Welcome to our frame narrative. First, our unnamed narrator introduces the frame for the story (the evening spent aboard the Nellie). Why do we start out like this? Well, because we have another narrator, we can stop Marlow's story and hear commentary on the Thames River and its surroundings. We also get some great little lines about Marlow's voice, with the implicit parallel to Kurtz. In short, the nameless narrator is an opportunity for more commentary, more connections, and more flexing of Conrad's literary muscles.
And then there's this little tidbit about Marlow:
to him the meaning of an episode was not inside like a kernel but outside, enveloping the tale which brought it out only as a glow brings out a haze, in the likeness of one of those misty halos that sometimes are made visible by the spectral illumination of moonshine. (1.9)
If the meaning of this story is similarly on the outside, then we need to be outside this story (i.e., on the Thames) to understand Conrad's parallels between the Thames and Congo Rivers, Europe and Africa, white Europeans and black Africans, etc.

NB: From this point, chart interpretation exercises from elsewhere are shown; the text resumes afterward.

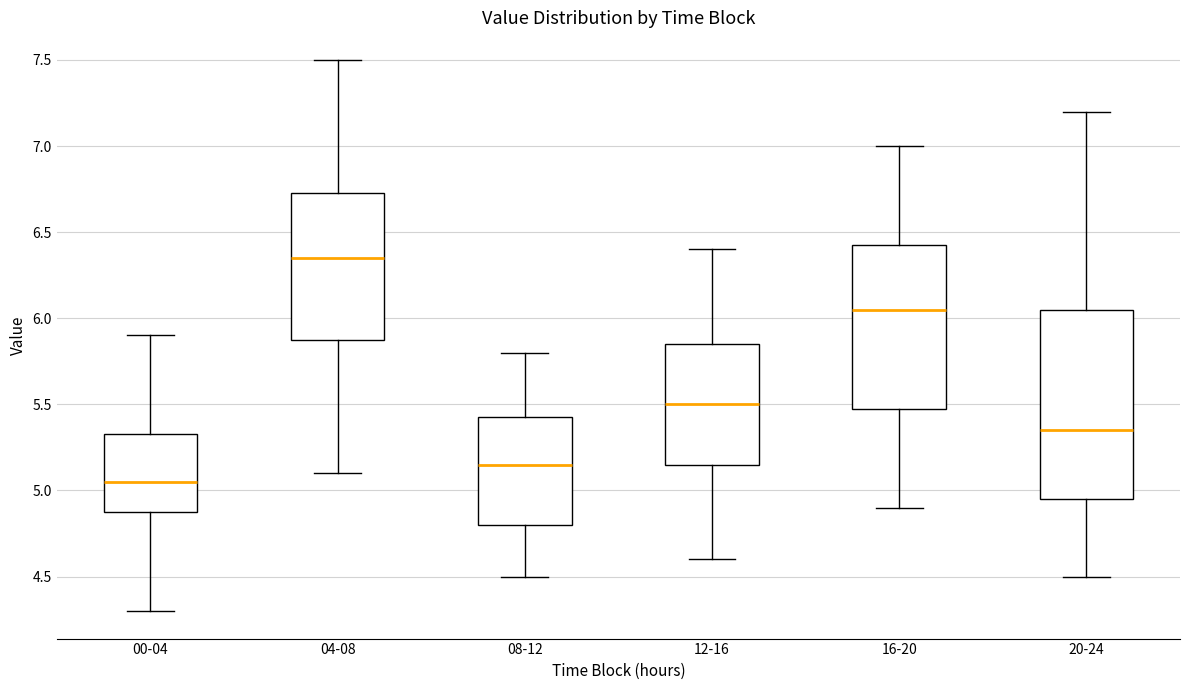

Reading left to right, transcribe this box plot: for each box, give where its median line is, the range the box spans, and where its two whiskers end, as read against the y-axis. The values are not printed on the chart, so give them approximately, as read against the axis.

00-04: median 5.05, box 4.90 to 5.35, whiskers 4.30 to 5.90
04-08: median 6.35, box 5.90 to 6.75, whiskers 5.10 to 7.50
08-12: median 5.15, box 4.80 to 5.45, whiskers 4.50 to 5.80
12-16: median 5.50, box 5.15 to 5.85, whiskers 4.60 to 6.40
16-20: median 6.05, box 5.50 to 6.45, whiskers 4.90 to 7.00
20-24: median 5.35, box 4.95 to 6.05, whiskers 4.50 to 7.20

Pretty neat.
Obviously, the frame is crucial to Conrad's whole literary agenda. But once Marlow starts yapping away, most of the novel is told from his point of view. We have to ask: just how accurate is his portrayal of Kurtz as a madman? Just how frightening is the interior? Since Marlow clearly has point to make, and isn't above lying to make a point (as with the Intended), can we trust that he's being straight with us? And would it matter if he weren't?